More to the point, however, as Robert Fripp suggests in liner notes to several of the KC box sets, the criticism that the music of his band, and other related bands, is inauthentic and self-indulgent misses the mark precisely because - at least in the case of King Crimson - it was rooted not so much in any cultural dynamic from which the members emerged (the English working class striving to move upward). Rather, the music was "authentic" precisely because it was the music they enjoyed playing. As Chris Squire from Yes said once in an interview about the early years of the band, "Everyone had ideas and the songs tended to grow." The whole point was to include as much of everyone's input as possible, as long as it made some kind of musical sense in context. Whether it's "Firth of Fifth" by Genesis, "Yours Is No Disgrace" by Yes, "Lark's Tongue in Aspic, Part I" by King Crimson, or "Lemmings" by Vandergraf Generator, the songs hold together pretty well.

Fripp's further point that much of the criticism of self-indulgence and "faking it", at least in the case of the British music press, was rooted as much in typical British class bias; these bands, made up for the most part of young men from the working class, were not supposed to do anything above their station, to achieve more, to attempt something new and different. Like the scene in the film of Pink Floyd's The Wall where the public school teacher humiliates young Pink by reading his poetry out loud, children of a certain "station" were not to have pretensions to anything artistic. The success of the British blues revival in the 1960's was acceptable because, while inauthentic from one perspective, it was rooted in a common sense of experience. Keith Emerson, Robert Fripp, and Rick Wakeman borrowing from classical and modernist orchestral pieces was inauthentic precisely because, as children of the working class, this was not something people such as they should be doing.

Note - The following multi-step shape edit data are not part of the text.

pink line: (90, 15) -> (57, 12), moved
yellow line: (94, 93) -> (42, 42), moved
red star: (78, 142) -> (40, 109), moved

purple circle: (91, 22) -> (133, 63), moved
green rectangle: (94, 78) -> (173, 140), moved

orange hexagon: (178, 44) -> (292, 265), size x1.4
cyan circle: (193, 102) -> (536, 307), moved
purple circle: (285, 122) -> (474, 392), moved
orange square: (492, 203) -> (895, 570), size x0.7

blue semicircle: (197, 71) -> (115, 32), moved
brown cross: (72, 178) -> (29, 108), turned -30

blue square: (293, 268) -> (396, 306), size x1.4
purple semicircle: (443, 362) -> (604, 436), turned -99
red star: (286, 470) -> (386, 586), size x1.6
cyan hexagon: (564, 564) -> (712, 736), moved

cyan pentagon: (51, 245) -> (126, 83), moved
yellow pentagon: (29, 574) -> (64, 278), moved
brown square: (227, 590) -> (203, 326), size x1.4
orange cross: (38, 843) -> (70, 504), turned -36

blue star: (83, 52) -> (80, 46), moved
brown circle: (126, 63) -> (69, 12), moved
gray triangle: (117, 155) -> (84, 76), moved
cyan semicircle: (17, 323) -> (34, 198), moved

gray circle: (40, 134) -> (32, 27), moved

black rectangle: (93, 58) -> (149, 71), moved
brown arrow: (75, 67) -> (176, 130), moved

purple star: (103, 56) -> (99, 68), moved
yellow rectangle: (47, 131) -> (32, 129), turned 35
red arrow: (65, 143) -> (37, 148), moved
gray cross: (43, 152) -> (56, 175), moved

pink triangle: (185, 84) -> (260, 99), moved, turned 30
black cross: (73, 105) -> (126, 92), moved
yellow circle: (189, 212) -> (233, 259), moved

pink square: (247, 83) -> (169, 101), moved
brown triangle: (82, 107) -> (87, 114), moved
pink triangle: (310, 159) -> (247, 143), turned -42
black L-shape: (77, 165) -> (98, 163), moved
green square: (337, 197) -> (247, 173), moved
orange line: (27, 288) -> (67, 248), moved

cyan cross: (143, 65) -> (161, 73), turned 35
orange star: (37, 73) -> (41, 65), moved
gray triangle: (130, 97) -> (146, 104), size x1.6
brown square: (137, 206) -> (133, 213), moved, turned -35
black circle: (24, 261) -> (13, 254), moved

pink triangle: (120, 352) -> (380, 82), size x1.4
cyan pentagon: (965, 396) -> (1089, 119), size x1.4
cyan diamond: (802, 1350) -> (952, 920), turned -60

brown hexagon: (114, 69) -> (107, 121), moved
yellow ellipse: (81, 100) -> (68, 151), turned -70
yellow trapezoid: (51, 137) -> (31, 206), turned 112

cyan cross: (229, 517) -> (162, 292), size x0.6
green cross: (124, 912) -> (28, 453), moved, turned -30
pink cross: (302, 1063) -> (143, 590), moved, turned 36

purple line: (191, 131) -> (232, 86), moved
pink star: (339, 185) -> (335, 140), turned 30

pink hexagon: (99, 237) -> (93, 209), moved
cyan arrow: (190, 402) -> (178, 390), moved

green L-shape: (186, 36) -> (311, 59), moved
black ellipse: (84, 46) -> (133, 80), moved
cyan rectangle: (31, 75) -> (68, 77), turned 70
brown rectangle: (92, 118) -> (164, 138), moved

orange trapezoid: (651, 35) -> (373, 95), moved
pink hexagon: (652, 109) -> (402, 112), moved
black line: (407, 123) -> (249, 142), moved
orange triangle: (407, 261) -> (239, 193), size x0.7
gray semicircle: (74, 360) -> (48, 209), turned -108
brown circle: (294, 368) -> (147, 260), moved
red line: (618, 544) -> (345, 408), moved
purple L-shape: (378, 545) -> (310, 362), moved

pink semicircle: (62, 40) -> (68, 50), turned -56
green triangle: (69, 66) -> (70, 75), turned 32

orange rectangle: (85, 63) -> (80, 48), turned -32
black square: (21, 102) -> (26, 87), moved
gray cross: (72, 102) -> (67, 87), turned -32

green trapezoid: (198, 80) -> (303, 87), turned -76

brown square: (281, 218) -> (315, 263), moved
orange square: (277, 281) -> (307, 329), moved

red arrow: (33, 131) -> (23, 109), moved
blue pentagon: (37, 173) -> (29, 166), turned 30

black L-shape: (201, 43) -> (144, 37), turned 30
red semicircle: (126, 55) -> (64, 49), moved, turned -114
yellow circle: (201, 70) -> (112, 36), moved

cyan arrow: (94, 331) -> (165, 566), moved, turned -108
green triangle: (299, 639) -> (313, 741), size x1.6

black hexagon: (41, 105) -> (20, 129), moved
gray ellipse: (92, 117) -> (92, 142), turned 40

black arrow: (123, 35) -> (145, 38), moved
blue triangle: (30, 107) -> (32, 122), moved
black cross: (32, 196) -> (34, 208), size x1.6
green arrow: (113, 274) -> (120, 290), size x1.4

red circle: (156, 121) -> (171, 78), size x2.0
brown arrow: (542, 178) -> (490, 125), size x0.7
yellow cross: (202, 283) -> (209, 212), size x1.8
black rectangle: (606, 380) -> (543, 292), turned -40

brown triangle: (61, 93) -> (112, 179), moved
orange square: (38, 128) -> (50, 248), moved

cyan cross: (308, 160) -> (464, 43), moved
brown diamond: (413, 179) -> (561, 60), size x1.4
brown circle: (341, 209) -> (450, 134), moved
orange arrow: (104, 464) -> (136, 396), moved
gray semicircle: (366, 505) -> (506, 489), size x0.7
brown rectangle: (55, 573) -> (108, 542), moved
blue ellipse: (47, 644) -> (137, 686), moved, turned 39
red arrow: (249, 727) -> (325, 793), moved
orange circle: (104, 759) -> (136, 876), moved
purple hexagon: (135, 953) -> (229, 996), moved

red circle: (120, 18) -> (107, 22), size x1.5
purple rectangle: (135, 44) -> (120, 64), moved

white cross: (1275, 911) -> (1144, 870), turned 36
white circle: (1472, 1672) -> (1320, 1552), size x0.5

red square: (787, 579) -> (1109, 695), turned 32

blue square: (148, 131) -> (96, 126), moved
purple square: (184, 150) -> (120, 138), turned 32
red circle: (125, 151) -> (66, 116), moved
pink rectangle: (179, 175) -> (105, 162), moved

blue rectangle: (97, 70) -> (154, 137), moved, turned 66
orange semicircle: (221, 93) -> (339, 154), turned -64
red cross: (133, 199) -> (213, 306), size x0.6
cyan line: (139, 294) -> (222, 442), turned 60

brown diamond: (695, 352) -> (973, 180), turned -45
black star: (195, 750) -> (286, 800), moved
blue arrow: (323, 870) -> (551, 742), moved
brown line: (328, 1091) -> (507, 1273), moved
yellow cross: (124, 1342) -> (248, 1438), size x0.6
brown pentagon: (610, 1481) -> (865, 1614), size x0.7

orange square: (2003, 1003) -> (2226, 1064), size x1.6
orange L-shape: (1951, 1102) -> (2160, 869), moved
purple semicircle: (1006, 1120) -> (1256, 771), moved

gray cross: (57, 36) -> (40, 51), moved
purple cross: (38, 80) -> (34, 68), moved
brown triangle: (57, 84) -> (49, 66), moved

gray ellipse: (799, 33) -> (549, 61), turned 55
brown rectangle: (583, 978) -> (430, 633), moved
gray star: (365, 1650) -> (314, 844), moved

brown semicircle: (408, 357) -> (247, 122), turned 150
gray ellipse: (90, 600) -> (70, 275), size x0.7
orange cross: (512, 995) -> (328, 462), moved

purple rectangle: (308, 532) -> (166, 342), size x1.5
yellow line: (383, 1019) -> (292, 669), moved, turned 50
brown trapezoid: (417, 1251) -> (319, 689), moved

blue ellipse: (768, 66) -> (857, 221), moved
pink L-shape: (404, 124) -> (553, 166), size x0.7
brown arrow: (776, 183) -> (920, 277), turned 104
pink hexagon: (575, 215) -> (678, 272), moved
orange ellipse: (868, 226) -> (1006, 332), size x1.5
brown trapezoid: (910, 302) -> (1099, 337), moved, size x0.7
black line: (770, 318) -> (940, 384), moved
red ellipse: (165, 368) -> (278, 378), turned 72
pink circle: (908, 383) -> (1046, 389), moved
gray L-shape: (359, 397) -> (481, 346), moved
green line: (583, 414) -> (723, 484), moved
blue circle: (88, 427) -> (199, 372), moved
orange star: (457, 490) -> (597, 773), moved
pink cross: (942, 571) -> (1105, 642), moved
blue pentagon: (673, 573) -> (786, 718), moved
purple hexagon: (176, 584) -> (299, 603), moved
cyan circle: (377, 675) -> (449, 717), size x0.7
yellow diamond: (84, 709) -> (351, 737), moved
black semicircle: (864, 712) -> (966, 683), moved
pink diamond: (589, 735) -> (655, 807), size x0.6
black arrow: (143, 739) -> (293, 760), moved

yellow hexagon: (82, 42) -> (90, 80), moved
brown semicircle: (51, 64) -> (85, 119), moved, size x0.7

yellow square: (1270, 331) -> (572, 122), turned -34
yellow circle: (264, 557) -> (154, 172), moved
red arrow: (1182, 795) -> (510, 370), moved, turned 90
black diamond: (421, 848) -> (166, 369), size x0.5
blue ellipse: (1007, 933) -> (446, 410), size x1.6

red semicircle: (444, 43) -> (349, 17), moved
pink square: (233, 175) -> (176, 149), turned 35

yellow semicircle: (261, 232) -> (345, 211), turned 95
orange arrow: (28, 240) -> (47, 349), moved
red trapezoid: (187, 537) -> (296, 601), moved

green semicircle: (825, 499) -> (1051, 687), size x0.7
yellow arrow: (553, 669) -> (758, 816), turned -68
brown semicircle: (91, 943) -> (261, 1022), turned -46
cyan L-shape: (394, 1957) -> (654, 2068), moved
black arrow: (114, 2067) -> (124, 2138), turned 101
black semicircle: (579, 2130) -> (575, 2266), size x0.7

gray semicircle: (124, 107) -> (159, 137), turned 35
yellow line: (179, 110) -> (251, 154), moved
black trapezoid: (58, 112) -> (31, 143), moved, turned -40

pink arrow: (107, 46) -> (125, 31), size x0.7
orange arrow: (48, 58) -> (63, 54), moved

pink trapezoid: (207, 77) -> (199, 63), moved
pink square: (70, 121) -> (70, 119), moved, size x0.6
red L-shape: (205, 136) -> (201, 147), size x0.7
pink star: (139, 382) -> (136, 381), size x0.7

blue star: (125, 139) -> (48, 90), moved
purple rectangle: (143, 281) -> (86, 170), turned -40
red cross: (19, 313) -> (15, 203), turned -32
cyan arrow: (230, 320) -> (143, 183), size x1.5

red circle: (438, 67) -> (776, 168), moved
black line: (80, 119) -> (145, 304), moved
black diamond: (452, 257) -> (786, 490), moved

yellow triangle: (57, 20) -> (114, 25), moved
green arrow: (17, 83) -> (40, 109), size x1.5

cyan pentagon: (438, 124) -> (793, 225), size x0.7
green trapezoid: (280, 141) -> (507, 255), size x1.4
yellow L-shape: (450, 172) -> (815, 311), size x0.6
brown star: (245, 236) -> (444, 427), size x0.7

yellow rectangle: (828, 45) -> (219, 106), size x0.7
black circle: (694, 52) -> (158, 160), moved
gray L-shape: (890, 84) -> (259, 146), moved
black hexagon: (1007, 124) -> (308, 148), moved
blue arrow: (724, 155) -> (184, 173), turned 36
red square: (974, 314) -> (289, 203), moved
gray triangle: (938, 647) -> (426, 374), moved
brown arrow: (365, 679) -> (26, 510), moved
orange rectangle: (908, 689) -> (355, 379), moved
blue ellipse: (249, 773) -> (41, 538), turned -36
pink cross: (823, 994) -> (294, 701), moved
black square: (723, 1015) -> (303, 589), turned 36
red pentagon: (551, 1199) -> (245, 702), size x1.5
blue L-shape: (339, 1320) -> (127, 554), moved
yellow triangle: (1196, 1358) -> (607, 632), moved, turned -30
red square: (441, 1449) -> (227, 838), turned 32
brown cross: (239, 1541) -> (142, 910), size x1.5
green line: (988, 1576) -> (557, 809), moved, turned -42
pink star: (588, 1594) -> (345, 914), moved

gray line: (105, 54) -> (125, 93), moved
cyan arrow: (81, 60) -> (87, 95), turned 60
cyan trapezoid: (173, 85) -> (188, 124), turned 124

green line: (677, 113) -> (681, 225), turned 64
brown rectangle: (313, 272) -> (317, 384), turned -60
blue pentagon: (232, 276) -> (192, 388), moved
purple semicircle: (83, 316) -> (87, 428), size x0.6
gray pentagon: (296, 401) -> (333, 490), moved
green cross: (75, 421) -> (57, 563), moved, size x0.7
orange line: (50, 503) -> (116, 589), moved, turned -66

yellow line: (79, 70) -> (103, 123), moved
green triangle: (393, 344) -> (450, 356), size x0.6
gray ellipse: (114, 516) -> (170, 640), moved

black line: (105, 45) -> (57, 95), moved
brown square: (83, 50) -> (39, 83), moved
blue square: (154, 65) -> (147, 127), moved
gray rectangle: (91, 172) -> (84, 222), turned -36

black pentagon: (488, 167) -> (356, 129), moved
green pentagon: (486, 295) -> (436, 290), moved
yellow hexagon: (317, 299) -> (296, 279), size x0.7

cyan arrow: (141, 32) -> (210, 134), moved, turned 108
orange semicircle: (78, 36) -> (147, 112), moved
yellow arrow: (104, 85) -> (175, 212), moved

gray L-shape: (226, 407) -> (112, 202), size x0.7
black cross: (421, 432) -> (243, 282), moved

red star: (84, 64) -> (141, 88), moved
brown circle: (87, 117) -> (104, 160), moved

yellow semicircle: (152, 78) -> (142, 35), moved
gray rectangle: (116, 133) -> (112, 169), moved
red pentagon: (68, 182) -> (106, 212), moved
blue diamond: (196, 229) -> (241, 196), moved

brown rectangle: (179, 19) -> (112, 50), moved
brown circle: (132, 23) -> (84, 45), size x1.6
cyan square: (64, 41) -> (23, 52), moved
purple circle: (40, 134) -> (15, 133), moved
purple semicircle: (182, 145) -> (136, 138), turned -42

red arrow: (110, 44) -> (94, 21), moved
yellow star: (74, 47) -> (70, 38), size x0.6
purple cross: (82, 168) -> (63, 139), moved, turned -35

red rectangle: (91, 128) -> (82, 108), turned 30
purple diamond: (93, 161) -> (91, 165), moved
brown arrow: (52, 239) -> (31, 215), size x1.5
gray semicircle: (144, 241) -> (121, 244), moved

This is not to say that there were not self-indulgent moments in prog. Emerson Lake & Palmer were particularly guilty of showing off a bit too much, concert solos becoming exercises in self-aggrandizement long past the point of boredom. Yet, there is really little to distinguish Peter Gabriel's theatricality as lead singer of Genesis and David Bowie's theatricality as Ziggy Stardust, or to separate Rick Wakeman's cape from Freddie Mercury's mime get-up.

In the end, even at their worst moments, the progressive bands still maligned by so much of the music press were no less authentic than any other band precisely because they were playing what they wanted to play the way they wanted to play it. The issue was less with any inauthenticity on the part of the musicians, and more with rock critics straitjacketed by a combination of British class prejudice and a simplistic, and quite racist, view of what rock should and should not be. If one listens without the burden of ideology, the music has some great moments, and stands up on its own merits in the same way as the music of Bob Dylan, Jimi Hendrix, and Bruce Springsteen.